Sábado, 13 de março de 2011
MUNDOS PARALELOS Por incrível que pareça, a tira do Brucutu----> ainda existe, sai em 600 jornais americanos e apesar de ter sido criada há 79 anos ainda está no terceiro desenhista. V. T. Hamlin, o criador original, passou a bola pro assistente Jack Graue e este para o atual, Jack Bender, cuja esposa Carole escreve os roteiros. Não está ruim agora. Mas as limitações de espaço nos jornais forçam os desenhistas a simplificar tudo, então nada de quadros detalhados. Em vez dos quatro ou cinco quadros originais, agora são só dois e com texto compacto. A nova geração mal conhece esse personagem, que até já virou tema de música do Roberto Carlos no tempo da Jovem Guarda. Para quem está chegando agora, Brucutu é um homem das cavernas que um dia foi puxado para o tempo presente pelo Dr. Papanatas, um cientista que inventou uma máquina do tempo. Depois disso, a história deixou de ficar restrita ao tempo das cavernas e as tramas envolviam passeios pela História, quando ele encontrava personagens como Helena de Troia e muitos outros. Talvez ele tenha sido o primeiro homem a pisar na Lua, porque em 1948 saiu uma aventura envolvendo uma viagem ao nosso satélite -- portanto algum tempo antes do Tintin e do Pererê, que já estiveram por lá. E bem antes do soviético Yuri Gagarin dar o primeiro voo espacial ou o americano Neil Armstrong pisar na Lua. Acho que Brucutu só perde pros persoangens de Júlio Verne. Na aventura corrente, Brucutu está prestes a fazer mais uma viagem espacial. Foi descoberto um planeta gêmeo da Terra, chamado Terra-2, que nunca é visto por nós porque tem uma órbita idêntica mas exatamente oposta à Terra, portanto ficando sempre escondido pelo Sol.
Devido aos poucos quadros das tiras, a história se arrasta mais que aquela Tartaruga que o Kemp fez e virou mascote do Otatube. Já tem mais de um mês que essa história começou e em tempo real não se passaram nem 15 minutos.
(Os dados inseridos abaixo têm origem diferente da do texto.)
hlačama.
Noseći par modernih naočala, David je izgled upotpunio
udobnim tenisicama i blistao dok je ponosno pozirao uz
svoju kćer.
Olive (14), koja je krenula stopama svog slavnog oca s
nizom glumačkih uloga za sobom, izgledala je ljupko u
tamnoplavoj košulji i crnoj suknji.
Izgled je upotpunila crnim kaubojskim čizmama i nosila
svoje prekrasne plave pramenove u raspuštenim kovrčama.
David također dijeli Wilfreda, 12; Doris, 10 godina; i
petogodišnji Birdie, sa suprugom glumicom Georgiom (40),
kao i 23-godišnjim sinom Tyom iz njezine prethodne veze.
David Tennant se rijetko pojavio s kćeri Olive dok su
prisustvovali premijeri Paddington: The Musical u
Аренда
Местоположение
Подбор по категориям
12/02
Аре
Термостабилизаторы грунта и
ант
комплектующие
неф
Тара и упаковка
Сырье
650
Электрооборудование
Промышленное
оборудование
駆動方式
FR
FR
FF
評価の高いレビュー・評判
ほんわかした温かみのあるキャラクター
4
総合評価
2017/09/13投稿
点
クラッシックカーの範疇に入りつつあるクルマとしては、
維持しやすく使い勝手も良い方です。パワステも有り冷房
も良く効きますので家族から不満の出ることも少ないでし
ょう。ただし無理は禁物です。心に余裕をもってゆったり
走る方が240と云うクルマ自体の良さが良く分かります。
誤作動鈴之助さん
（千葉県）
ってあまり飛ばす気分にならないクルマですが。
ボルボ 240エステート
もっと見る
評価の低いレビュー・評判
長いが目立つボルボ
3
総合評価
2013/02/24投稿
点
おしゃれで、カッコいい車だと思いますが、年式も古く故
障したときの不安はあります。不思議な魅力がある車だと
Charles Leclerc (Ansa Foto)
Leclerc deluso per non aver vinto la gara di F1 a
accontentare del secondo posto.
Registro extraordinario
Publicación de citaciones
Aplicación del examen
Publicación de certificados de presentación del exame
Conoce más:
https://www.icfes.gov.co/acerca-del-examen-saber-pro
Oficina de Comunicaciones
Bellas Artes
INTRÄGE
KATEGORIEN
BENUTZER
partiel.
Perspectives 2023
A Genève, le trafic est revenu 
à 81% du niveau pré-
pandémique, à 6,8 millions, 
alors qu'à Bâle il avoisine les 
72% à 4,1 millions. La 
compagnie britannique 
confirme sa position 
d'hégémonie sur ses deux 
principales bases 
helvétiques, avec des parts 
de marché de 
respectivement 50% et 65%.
Um empresário chega no laboratório do Papanatas, fiz a ele que foi descoberto esse planeta gêmeo e está tentendo convencê- lo a topar a empreitada. Há umas três semanas o cientista está questionando o aspecto ético da coisa, se vale a pena explorar um novo planeta só pra extrair minerais e outros recursos. Mesmo com uma mala cheia de milhões de dólares e uma carta do governo americano autorizando a empreitada, Papanatas está ainda pensando se deve ou não topar a parada. Obviamente o astronauta escalado pra ir ao novo planeta vai ser o Brucutu, mas este sequer foi mencionado na história ainda. Se vocês querem saber como estou acompanhando a tira, vão neste link aqui.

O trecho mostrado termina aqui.